• _Directions_: Will you write out the data exactly, excluding every picture?

____ Data to process

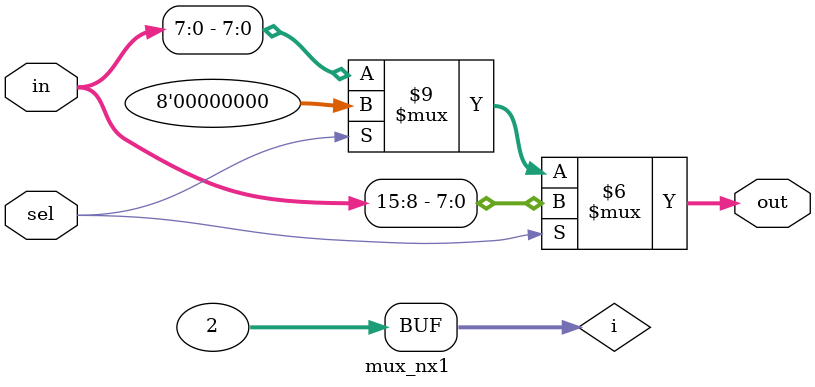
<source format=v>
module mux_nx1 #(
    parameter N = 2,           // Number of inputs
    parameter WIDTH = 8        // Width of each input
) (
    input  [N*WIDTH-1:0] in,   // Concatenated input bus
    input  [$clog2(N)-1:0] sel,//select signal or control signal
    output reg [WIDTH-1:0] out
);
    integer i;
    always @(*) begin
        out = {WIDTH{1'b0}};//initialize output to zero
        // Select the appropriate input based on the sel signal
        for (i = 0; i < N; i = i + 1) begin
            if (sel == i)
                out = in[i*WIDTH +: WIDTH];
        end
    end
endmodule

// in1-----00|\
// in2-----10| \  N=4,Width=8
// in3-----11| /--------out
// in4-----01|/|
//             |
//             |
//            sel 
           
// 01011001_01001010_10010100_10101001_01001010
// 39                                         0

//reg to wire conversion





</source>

________

• _Result_:
<source format=v>
module mux_nx1 #(
    parameter N = 2,           // Number of inputs
    parameter WIDTH = 8        // Width of each input
) (
    input  [N*WIDTH-1:0] in,   // Concatenated input bus
    input  [$clog2(N)-1:0] sel,//select signal or control signal
    output reg [WIDTH-1:0] out
);
    integer i;
    always @(*) begin
        out = {WIDTH{1'b0}};//initialize output to zero
        // Select the appropriate input based on the sel signal
        for (i = 0; i < N; i = i + 1) begin
            if (sel == i)
                out = in[i*WIDTH +: WIDTH];
        end
    end
endmodule

// in1-----00|\
// in2-----10| \  N=4,Width=8
// in3-----11| /--------out
// in4-----01|/|
//             |
//             |
//            sel 
           
// 01011001_01001010_10010100_10101001_01001010
// 39                                         0

//reg to wire conversion





</source>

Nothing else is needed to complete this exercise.